▶ [TEXT SHOWN]
Three Authors, Three Congratulations

This year marks 25 years of bookselling for DIESEL, A Bookstore in Oakland and maybe it hasn't always been easy, but it has always been fun. We love this place. Over the years, we've had some fantastic authors and readers come into the store and fall in love with it too. Here, wishing us a warm congratulations, are three of them.

Up first is beloved local author, Michael Chabon, whose book Telegraph Avenue is perhaps one of the biggest bestsellers in our bookselling history. Thank you, Michael!

Up next is Mac Barnett, the author and illustrator of some of the best children's books ever, from the awesome Battle Bunny (repurposed from the far sappier and more boring, Birthday Bunny), to the new generation of kid sleuths series, The Brixton Brothers. Thank you, Mac!

And finally, we have author Edan Lepucki, whose book California rocketed into the bestseller stratosphere after booksellers, fellow authors, and the public united behind her (man, we wish all debut authors received such fantastic attention). Thank you, Edan!

People like Michael, Mac, and Edan are part of what makes bookselling a wonderful experience. They're the kinds of authors who understand the need for community and appreciate the chance to connect with the fans who love them. Help us keep bringing authors and readers together for another 25 years! Check out our upcoming Indiegogo campaign by clicking on the link at the top right.

Three Links: Three Books

(1) Given the recent events in Ferguson, Missouri, which brought to brilliant light an issue too many for too long chose to ignore, one of the more timely paperback releases last week was Radley Balko's provocative book Rise of the Warrior Cop. Glenn Greenwald's endorsement graces the cover of this edition, and he goes considerably further in this piece at his new news site, The Intercept:

"Balko, who has devoted his career to documenting and battling the worst abuses of the U.S. criminal justice system, traces the history and underlying mentality that has given rise to all of this: the 'law-and-order' obsessions that grew out of the social instability of the 1960s, the War on Drugs that has made law enforcement agencies view Americans as an enemy population, the Reagan-era 'War on Poverty' (which was more aptly described as a war on America’s poor), the aggressive Clinton-era expansions of domestic policing, all topped off by the massively funded, rights-destroying, post-9/11 security state of the Bush and Obama years. All of this, he documents, has infused America’s police forces with “a creeping battlefield mentality.”

▶ [INSTRUCTION 1] List the authors who, according to the bookstore post, wish the store congratulations on its 25 years.
The bookstore post and the records have no connection to each other.

▶ [DATA ENTRIES]
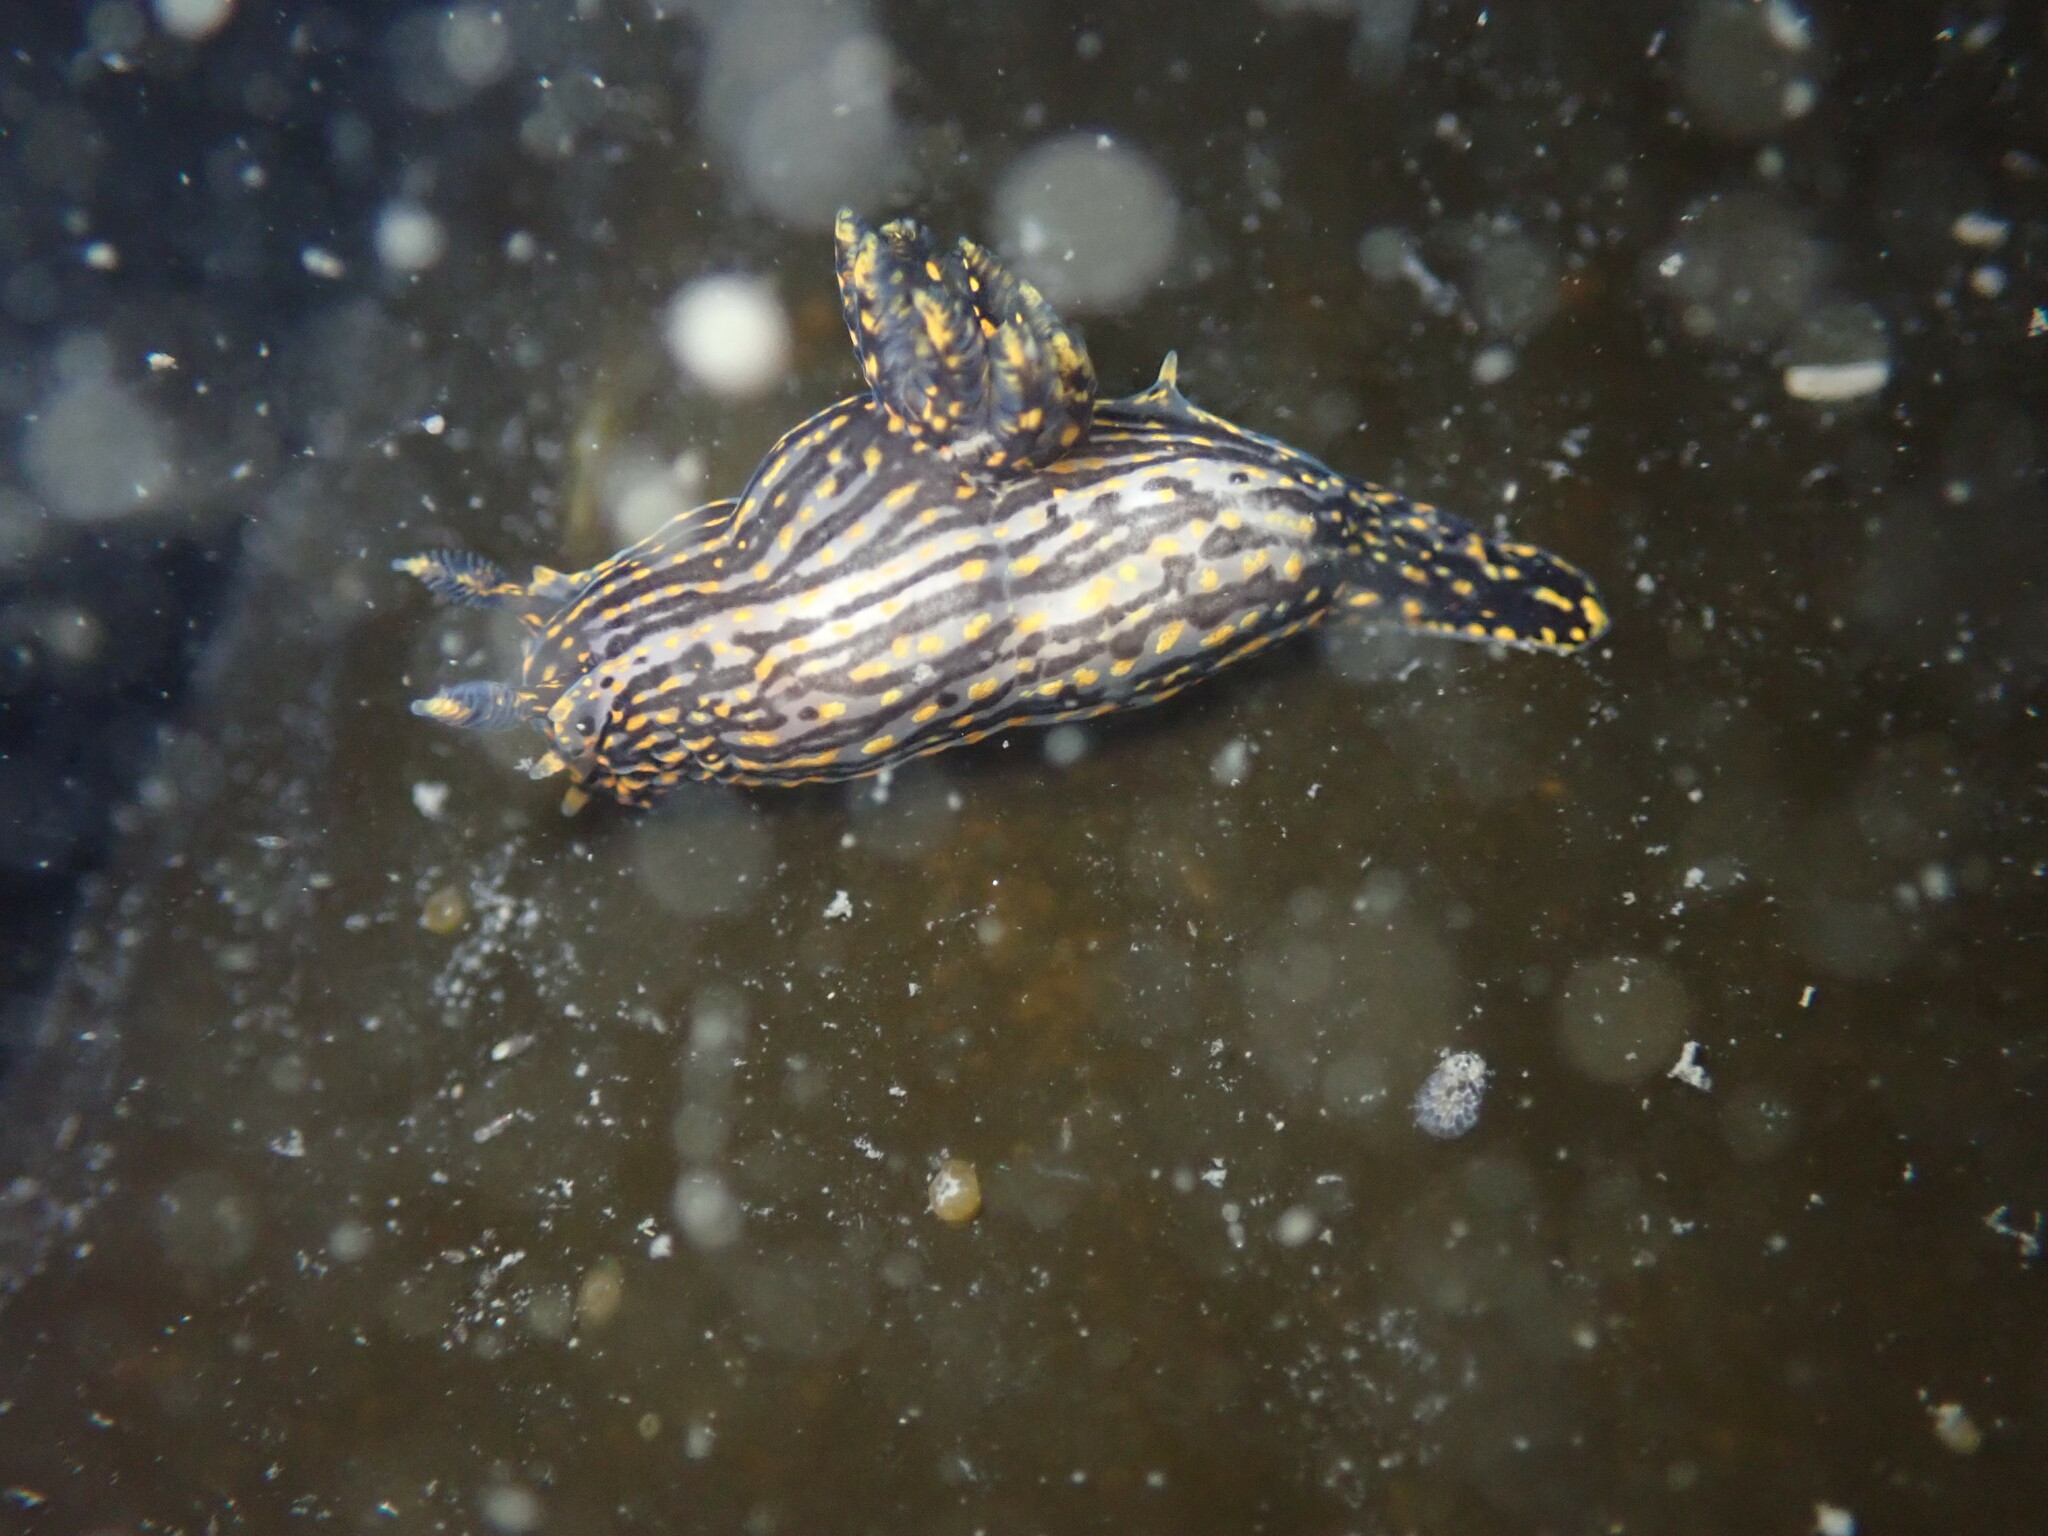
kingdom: Animalia
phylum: Mollusca
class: Gastropoda
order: Nudibranchia
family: Polyceridae
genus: Polycera
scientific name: Polycera atra
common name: Orange-spike polycera
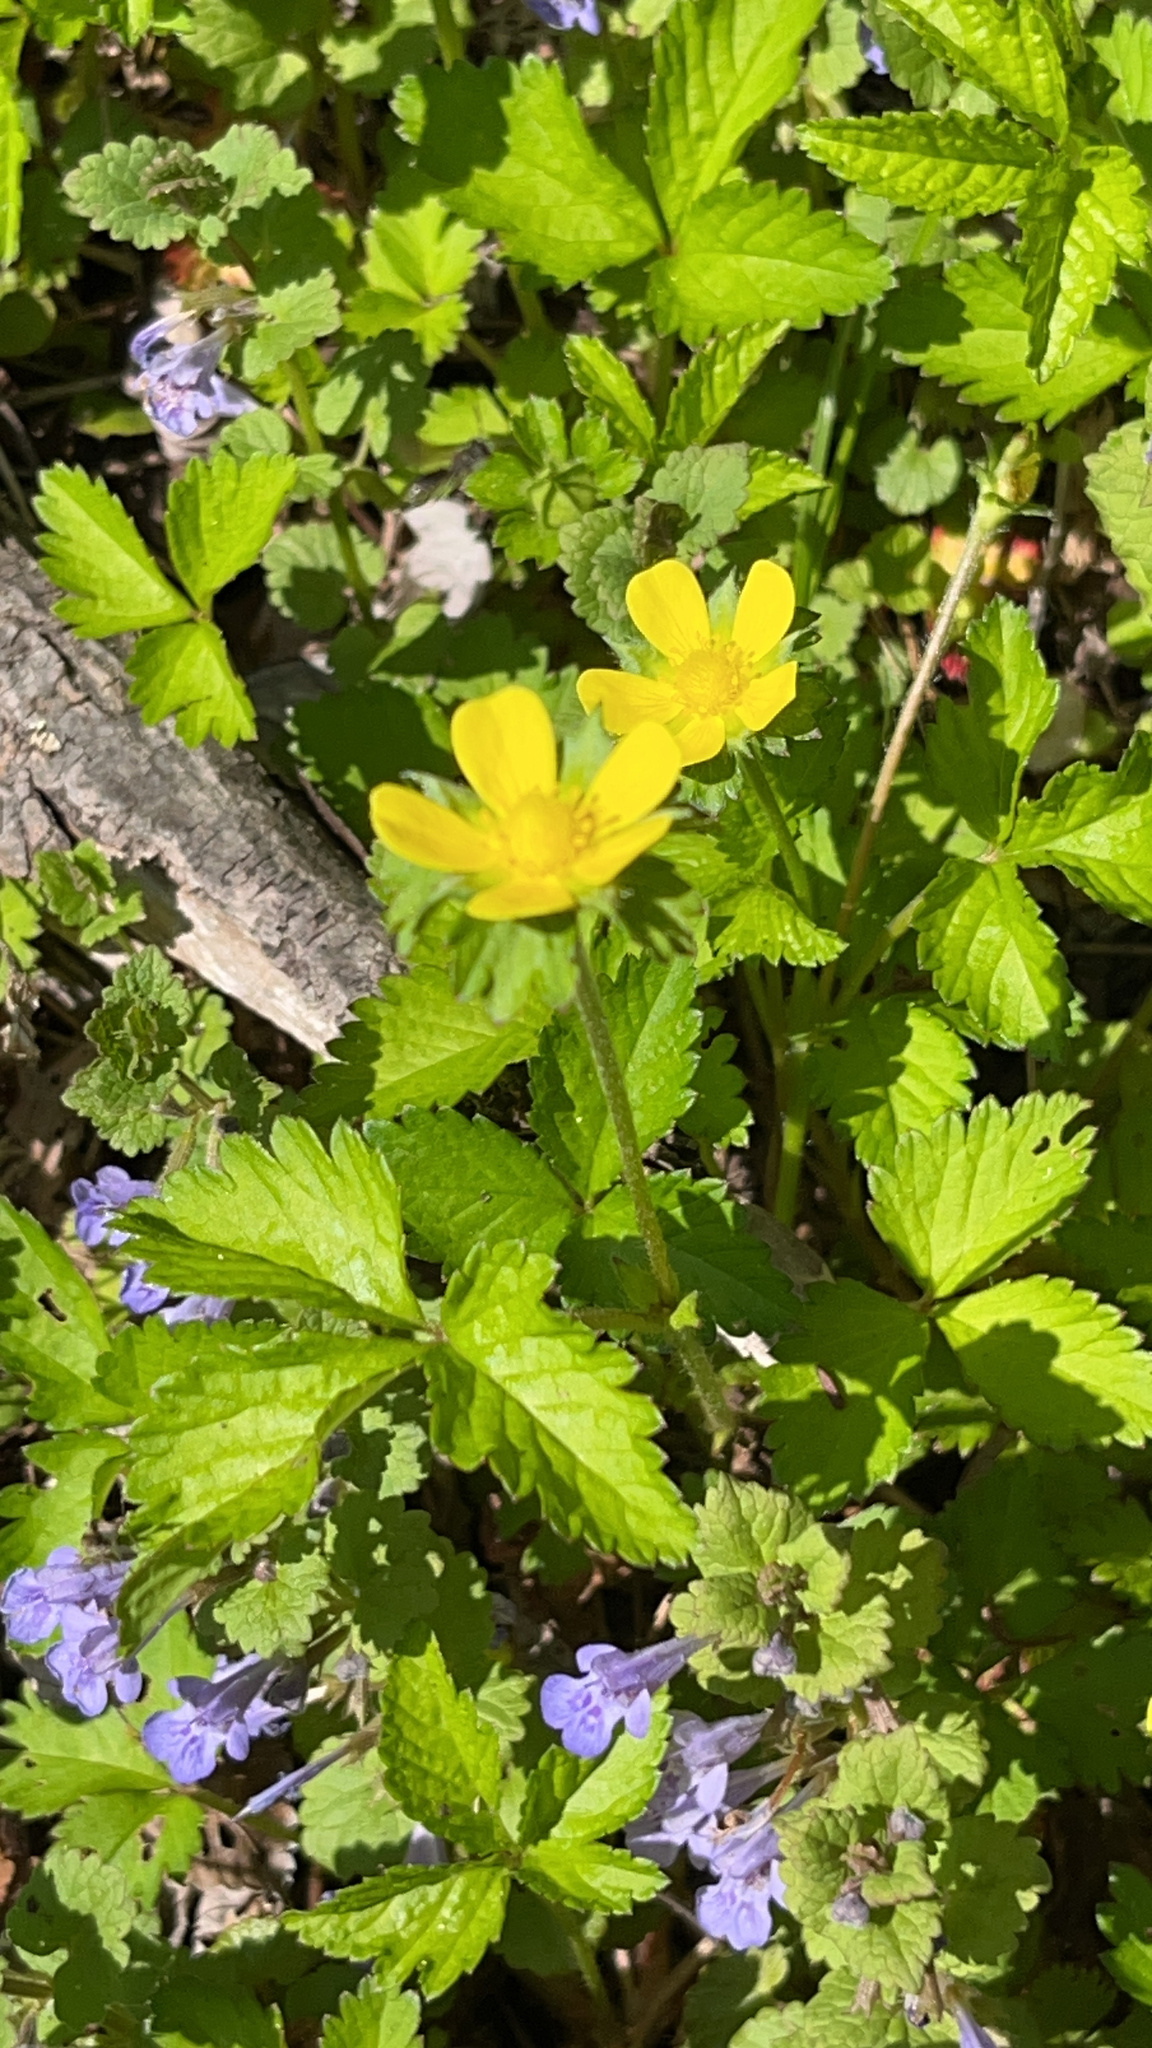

▶ [INSTRUCTION 2] In the records, swap "common name" for "vernacular name" starting with the line containing "class: Gastropoda" and going on through the end of the records, keeping everything else unchanged. Give back only those lines, without the pictures.

▶ [TASK SOLUTION 1] Michael Chabon, Mac Barnett, Edan Lepucki

▶ [TASK SOLUTION 2]
class: Gastropoda
order: Nudibranchia
family: Polyceridae
genus: Polycera
scientific name: Polycera atra
vernacular name: Orange-spike polycera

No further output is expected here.